Wednesday (until midnight): The ITCZ. Similar conditions to Tuesday are forecast. Periods of showers and possible thunderstorms are likely across both islands, with heavier showers and thunderstorms now favoring the Western and Northern halves of Trinidad. Conditions are forecast to become settled into the night, with a few lingering showers.
Thursday (until midnight): The ITCZ. Essentially the same forecast as the two previous days. Periods of showers and thunderstorms forecast, interrupting partly cloudy to mostly cloudy skies. Conditions become settled by the late evening with a few lingering showers. Elevated threat for flooding.
Friday (until midnight): The ITCZ. Periods of showers and thunderstorms for the 4th day in a row, interrupting partly cloudy to mostly cloudy skies. Conditions become settled by the late evening with a few lingering showers. Elevated threat of flooding.
Peak sustained surface winds of 25 KM/H to 45 KM/H with gusts in excess of 55 KM/H are possible in heavy showers or thunderstorms across Trinidad and Tobago, particularly on Monday night through Wednesday morning during heavy shower or thunderstorm activity.

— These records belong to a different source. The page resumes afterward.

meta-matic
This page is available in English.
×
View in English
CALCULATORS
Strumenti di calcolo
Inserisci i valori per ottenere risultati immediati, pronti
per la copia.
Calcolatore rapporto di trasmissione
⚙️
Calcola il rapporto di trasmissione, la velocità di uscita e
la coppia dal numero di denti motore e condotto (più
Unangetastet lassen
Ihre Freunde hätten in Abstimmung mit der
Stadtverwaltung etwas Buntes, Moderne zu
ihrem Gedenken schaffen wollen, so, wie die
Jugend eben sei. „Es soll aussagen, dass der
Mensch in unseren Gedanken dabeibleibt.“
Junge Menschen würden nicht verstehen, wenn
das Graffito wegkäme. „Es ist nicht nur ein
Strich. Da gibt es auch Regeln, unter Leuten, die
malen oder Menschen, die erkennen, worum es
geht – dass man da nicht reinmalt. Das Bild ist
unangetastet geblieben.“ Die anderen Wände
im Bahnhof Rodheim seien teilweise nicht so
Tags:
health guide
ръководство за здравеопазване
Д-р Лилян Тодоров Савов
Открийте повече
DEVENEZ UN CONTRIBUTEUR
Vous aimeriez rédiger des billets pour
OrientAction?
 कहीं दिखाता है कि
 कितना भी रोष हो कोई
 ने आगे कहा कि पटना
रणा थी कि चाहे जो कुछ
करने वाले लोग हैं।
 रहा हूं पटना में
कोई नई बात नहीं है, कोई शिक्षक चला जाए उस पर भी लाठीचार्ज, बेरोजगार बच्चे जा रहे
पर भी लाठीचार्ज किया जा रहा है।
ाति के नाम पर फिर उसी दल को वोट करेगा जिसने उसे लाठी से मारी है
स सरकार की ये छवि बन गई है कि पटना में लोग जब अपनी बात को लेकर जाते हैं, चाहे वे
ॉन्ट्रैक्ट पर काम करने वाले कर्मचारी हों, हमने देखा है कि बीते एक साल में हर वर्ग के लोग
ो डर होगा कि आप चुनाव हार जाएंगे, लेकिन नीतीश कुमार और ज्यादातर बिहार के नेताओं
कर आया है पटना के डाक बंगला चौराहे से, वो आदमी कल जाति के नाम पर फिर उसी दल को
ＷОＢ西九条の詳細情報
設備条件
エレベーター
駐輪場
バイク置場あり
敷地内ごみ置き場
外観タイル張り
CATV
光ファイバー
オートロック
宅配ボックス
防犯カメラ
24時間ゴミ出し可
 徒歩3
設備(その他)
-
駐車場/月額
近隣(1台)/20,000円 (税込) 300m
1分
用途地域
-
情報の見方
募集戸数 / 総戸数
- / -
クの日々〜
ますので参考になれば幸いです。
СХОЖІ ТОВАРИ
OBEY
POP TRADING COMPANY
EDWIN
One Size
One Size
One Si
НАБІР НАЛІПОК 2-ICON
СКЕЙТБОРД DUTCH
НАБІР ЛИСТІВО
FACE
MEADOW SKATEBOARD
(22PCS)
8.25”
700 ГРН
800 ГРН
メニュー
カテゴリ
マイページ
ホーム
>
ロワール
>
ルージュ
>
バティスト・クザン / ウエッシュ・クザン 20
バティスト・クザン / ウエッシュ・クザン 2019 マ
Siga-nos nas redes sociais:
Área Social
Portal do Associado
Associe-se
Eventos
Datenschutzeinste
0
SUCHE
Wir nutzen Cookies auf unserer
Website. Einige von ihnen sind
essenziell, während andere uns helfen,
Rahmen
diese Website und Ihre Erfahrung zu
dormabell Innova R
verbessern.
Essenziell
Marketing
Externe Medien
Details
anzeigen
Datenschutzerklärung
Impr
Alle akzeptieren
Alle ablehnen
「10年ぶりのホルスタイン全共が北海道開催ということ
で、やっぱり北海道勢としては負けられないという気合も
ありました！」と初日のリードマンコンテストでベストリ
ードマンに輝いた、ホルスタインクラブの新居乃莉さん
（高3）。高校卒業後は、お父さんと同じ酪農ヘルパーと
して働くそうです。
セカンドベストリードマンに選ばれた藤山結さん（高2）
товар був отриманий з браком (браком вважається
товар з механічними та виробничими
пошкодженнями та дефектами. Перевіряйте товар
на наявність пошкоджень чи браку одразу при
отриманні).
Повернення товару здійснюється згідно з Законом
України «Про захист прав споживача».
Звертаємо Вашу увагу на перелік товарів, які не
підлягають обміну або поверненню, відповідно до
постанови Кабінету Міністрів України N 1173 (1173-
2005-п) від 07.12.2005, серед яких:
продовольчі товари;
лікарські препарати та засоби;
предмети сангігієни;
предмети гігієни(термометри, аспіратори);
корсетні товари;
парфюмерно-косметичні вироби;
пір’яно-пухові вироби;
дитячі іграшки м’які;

With wind gusts in excess of 55 KM/H, whole trees are expected to be in motion and there may be some inconvenience when walking against the wind gusts. Light outdoor objects may topple or become airborne such as garbage cans, potted plants, loose galvanize or construction material and other outdoor furniture. Tents may jump. Older/weaker trees may fall, bringing down utility poles and lines.

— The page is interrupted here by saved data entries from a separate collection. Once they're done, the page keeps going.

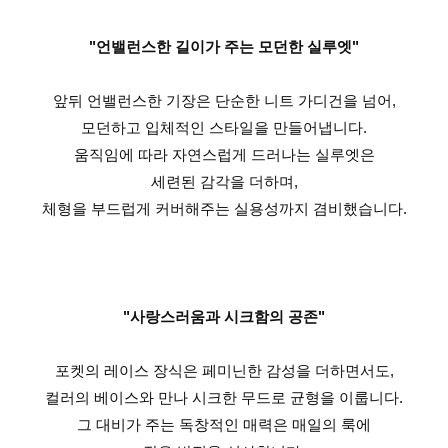
"언밸런스한 길이가 주는 모던한 실루엣"
앞뒤 언밸런스한 기장은 단순한 니트 가디건을 넘어,
모던하고 입체적인 스타일을 만들어냅니다.
움직임에 따라 자연스럽게 드러나는 실루엣은
세련된 감각을 더하며,
체형을 부드럽게 커버해주는 실용성까지 겸비했습니다.
"사랑스러움과 시크함의 공존"
포켓의 레이스 장식은 페미닌한 감성을 더하면서도,
컬러의 베이스와 만나 시크한 무드로 균형을 이룹니다.
그 대비가 주는 독창적인 매력은 매일의 룩에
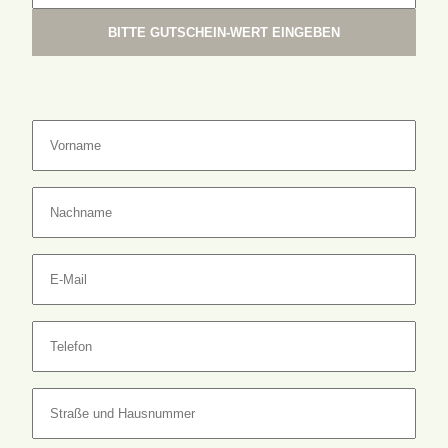
BITTE GUTSCHEIN-WERT EINGEBEN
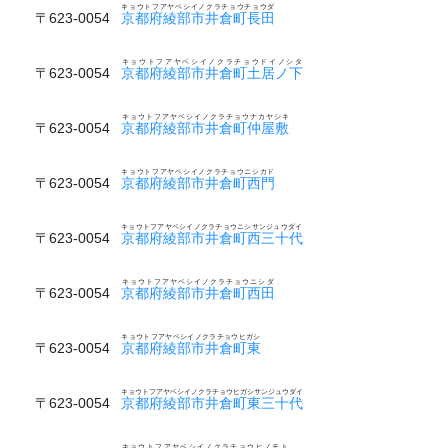
キョウトフアヤベシイノクラチョウチョウダ
〒623-0054
京都府綾部市井倉町長田
キョウトフアヤベシイノクラチョウドイノシタ
〒623-0054
京都府綾部市井倉町土居ノ下
キョウトフアヤベシイノクラチョウナカヤシキ
〒623-0054
京都府綾部市井倉町仲屋敷
キョウトフアヤベシイノクラチョウニシカド
〒623-0054
京都府綾部市井倉町西門
キョウトフアヤベシイノクラチョウニシサンジュウダイ
〒623-0054
京都府綾部市井倉町西三十代
キョウトフアヤベシイノクラチョウニシダ
〒623-0054
京都府綾部市井倉町西田
キョウトフアヤベシイノクラチョウヒガシ
〒623-0054
京都府綾部市井倉町東
キョウトフアヤベシイノクラチョウヒガシサンジュウダイ
〒623-0054
京都府綾部市井倉町東三十代
キョウトフアヤベシイノクラチョウヒノモト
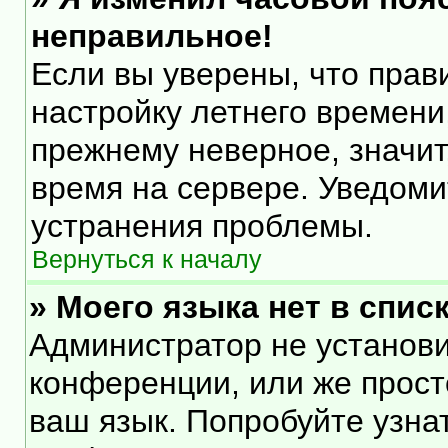
неправильное!
Если вы уверены, что прав
настройку летнего времени
прежнему неверное, значит
время на сервере. Уведом
устранения проблемы.
Вернуться к началу
» Моего языка нет в списк
Администратор не установи
конференции, или же прост
ваш язык. Попробуйте узна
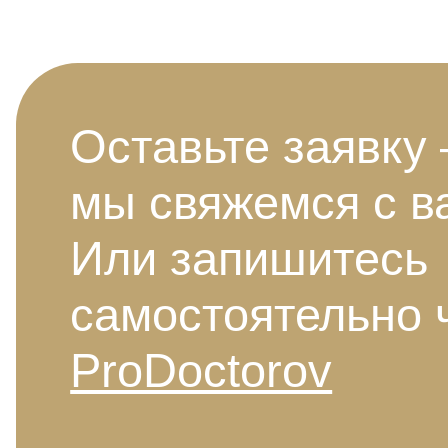
Оставьте заявку
мы свяжемся с в
Или запишитесь
самостоятельно 
ProDoctorov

Through Friday, between 2 to 4 inches (50 to 100 millimeters) are possible across Trinidad and Tobago with isolated totals up to 5 inches (125 millimeters) across Eastern, Northern Trinidad and Tobago.
There is an elevated threat of street flooding and flash flooding by the late week. There is a very low chance of riverine flooding in the event of rainfall totals between 100-125 mm materializing, particularly across Northern and Eastern Trinidad.

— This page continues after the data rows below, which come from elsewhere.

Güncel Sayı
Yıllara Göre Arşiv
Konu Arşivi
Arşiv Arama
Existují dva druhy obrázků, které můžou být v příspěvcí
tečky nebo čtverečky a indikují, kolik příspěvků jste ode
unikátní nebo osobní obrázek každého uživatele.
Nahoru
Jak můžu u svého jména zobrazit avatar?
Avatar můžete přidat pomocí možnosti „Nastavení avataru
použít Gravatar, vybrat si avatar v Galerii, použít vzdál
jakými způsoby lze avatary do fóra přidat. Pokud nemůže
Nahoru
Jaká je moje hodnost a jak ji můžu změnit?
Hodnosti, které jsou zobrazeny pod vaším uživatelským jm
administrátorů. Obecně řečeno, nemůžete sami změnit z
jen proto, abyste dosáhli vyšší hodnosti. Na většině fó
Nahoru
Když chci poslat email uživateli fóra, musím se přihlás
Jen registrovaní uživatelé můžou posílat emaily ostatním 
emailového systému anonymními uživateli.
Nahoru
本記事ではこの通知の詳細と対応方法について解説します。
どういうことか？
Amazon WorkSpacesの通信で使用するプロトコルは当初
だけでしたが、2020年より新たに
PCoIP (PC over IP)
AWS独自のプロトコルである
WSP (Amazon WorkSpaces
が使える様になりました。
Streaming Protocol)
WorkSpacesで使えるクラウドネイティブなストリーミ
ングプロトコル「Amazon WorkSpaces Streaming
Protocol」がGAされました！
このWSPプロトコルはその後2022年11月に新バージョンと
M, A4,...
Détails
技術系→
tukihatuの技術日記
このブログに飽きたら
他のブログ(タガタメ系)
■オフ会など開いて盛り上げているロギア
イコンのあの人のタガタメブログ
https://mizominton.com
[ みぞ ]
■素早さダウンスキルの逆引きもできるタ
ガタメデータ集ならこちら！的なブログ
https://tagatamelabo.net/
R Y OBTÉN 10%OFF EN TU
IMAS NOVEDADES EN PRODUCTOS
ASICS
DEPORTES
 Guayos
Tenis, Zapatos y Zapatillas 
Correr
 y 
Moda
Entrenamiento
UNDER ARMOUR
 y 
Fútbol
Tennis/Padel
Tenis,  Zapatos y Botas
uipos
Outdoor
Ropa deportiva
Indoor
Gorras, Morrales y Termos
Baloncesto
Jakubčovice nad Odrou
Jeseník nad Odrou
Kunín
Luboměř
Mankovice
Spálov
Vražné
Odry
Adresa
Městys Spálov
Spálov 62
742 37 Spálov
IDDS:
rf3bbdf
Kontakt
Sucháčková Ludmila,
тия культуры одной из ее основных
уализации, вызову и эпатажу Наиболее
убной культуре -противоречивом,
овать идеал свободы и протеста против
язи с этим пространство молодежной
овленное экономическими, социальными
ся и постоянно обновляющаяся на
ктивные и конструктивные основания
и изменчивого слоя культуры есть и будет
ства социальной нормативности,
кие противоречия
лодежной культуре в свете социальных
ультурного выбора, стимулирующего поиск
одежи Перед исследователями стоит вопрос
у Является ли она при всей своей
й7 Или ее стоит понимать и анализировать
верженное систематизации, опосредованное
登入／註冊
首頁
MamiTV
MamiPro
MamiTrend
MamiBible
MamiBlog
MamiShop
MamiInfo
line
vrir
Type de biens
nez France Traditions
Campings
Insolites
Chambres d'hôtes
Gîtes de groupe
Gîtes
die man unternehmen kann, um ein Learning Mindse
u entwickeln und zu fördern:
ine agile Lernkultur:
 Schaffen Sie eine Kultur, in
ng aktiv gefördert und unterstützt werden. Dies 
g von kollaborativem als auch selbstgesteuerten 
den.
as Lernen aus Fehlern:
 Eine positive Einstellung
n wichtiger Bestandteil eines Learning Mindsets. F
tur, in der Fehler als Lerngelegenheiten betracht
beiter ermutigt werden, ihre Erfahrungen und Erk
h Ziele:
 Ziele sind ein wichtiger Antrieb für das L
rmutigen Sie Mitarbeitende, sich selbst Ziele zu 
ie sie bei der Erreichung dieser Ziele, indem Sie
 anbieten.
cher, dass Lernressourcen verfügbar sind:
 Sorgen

Thunderstorms and Lightning
With thunderstorms, locally severe wind (in excess of 55 KM/H), violent rainfall rates (in excess of 50 millimeters per hour) and lightning are all possible.
Gusty winds and lightning pose a threat to our power grid, causing localized power outages. Lightning may also strike trees, homes or utility poles causing damage to property. Lightning can also be deadly to persons outside during a thunderstorm.
Seas and Surf
Long-period swells are forecast to continue through Wednesday, with seas moderate in open waters with waves between 1.5 to 2.0 meters. In sheltered areas, seas are near 1.0 meters, but choppy, particularly during heavier showers or thunderstorms.
The axis of the tropical wave is already west of Trinidad and Tobago. However, the Intertropical Convergence Zone is forecast to linger through Friday. Saharan Dust is forecast to be on the decline, although moderate air quality is ongoing.
Why I May Not/Will Not See Constant Rainfall?
A frequent complaint is the forecast is wrong because I didn’t experience any rainfall. Scattered showers mean that you, individually, may experience some showers intermittently throughout the day and there is a higher chance for this activity than isolated activity.
Generally, because of winds associated with tropical waves, showers and thunderstorms tend to follow a west-northwest track, generally missing areas across Southwestern Trinidad and even Northwestern Trinidad – though activity due to local climatic effects such as daytime heating may trigger shower and thunderstorm development across these areas. See the below graphic for a simple explanation.
With this tropical wave (Tropical Wave 53 & the ITCZ), mostly isolated to scattered showers are forecast. Hence, we are likely to see intermittent showers and thunderstorms, interrupting partly cloudy to overcast skies throughout the week.